- _Prompt a_
Report each line in the records that contains the word "common".

- _Excerpted passage_

IT IS UNDERSTOOD THAT YOU HAVE APPROVED ADJUSTED TRADE-IN ALLOWANCES COMPUTED UNDER NEW PROCEDURES ADOPTED ON FEBRUARY 12, 1951, FOR 48 OF THE 65 VESSELS ORIGINALLY INVOLVED; THAT THESE ALLOWANCES PREVIOUSLY APPROVED BY THE FORMER MARITIME COMMISSION UNDER FACTOR (E); THAT THE FORMER MARITIME COMMISSION HAD ENTERED INTO AGREEMENTS AND EXCHANGED MUTUAL RELEASES WITH THE VESSEL OPERATORS WITH RESPECT TO ALLOWANCES ON THE REMAINING 17 VESSELS BEFORE THE PRESENT PROCEDURES WERE ADOPTED; AND THAT THE GENERAL COUNSEL OF THE MARITIME ADMINISTRATION HAS RULED THAT THE ASSERTION OF ANY CLAIMS ON ACCOUNT OF SUCH ALLOWANCES AGAINST THESE OPERATORS WOULD BE BARRED BY THE TERMS OF THE RELEASES.

THE PURPOSE OF THIS LETTER IS TO ADVISE YOU OF THE VIEWS OF THIS OFFICE WITH RESPECT TO THE LEGAL ISSUES INVOLVED AND OF THE ACTION WHICH THIS OFFICE PROPOSES TO TAKE WITH RESPECT TO THESE EXCESSIVE ALLOWANCES. THE FUNDAMENTAL QUESTION INVOLVED IS WHETHER THE CONTRACTS EXECUTED BY THE MARITIME COMMISSION WITH THE VESSEL OPERATORS ARE BINDING AND CONCLUSIVE. THE ISSUES ARE, THEREFORE, SIMILAR TO THOSE INVOLVED IN THE CASE OF THE SUPER LINER S.S. UNITED STATES. B-58323, MAY 27, 1952, 31 COMP. GEN. 695.

- _Data to process_

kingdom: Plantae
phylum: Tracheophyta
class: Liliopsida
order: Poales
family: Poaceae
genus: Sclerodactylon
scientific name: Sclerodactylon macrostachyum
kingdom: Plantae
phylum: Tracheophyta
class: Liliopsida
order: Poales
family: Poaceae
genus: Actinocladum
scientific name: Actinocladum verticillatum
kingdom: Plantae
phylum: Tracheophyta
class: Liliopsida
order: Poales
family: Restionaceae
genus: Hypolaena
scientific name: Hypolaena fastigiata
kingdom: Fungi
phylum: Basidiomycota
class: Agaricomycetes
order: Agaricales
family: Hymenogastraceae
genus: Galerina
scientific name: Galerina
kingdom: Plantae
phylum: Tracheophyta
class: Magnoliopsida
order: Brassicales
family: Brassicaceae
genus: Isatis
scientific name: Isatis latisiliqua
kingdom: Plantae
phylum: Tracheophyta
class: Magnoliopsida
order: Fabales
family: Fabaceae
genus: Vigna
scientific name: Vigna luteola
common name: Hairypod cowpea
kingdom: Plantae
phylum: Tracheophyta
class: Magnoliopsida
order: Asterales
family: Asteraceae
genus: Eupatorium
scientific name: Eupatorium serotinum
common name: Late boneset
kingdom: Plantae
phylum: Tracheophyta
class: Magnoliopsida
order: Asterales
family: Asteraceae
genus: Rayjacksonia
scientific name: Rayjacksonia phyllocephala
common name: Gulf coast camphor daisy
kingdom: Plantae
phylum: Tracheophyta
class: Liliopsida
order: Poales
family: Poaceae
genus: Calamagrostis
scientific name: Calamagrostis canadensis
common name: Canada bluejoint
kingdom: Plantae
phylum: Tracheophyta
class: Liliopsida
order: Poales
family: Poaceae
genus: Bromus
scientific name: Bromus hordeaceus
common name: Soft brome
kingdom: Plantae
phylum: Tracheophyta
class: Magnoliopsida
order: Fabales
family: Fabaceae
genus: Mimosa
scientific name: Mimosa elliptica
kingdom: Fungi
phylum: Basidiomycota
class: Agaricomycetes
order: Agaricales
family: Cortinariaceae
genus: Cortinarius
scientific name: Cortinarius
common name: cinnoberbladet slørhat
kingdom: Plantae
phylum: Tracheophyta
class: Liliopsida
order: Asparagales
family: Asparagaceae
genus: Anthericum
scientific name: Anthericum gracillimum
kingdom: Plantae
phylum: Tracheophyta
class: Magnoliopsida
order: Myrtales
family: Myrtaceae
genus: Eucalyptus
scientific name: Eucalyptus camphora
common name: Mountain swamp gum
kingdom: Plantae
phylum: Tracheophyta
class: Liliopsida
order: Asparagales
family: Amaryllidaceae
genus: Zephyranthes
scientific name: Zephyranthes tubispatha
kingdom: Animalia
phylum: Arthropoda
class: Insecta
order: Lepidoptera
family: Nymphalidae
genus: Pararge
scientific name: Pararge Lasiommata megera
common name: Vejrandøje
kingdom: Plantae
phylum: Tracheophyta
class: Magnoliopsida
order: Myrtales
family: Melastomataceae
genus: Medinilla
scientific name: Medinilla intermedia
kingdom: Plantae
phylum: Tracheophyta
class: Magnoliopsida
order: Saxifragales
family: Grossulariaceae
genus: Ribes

- _Prompt b_
From the letter on vessel trade-in allowances, copy the stretch from "THE PURPOSE OF" through "COMP. GEN. 695.".

- _Expected answer a_
common name: Hairypod cowpea
common name: Late boneset
common name: Gulf coast camphor daisy
common name: Canada bluejoint
common name: Soft brome
common name: cinnoberbladet slørhat
common name: Mountain swamp gum
common name: Vejrandøje

- _Expected answer b_
THE PURPOSE OF THIS LETTER IS TO ADVISE YOU OF THE VIEWS OF THIS OFFICE WITH RESPECT TO THE LEGAL ISSUES INVOLVED AND OF THE ACTION WHICH THIS OFFICE PROPOSES TO TAKE WITH RESPECT TO THESE EXCESSIVE ALLOWANCES. THE FUNDAMENTAL QUESTION INVOLVED IS WHETHER THE CONTRACTS EXECUTED BY THE MARITIME COMMISSION WITH THE VESSEL OPERATORS ARE BINDING AND CONCLUSIVE. THE ISSUES ARE, THEREFORE, SIMILAR TO THOSE INVOLVED IN THE CASE OF THE SUPER LINER S.S. UNITED STATES. B-58323, MAY 27, 1952, 31 COMP. GEN. 695.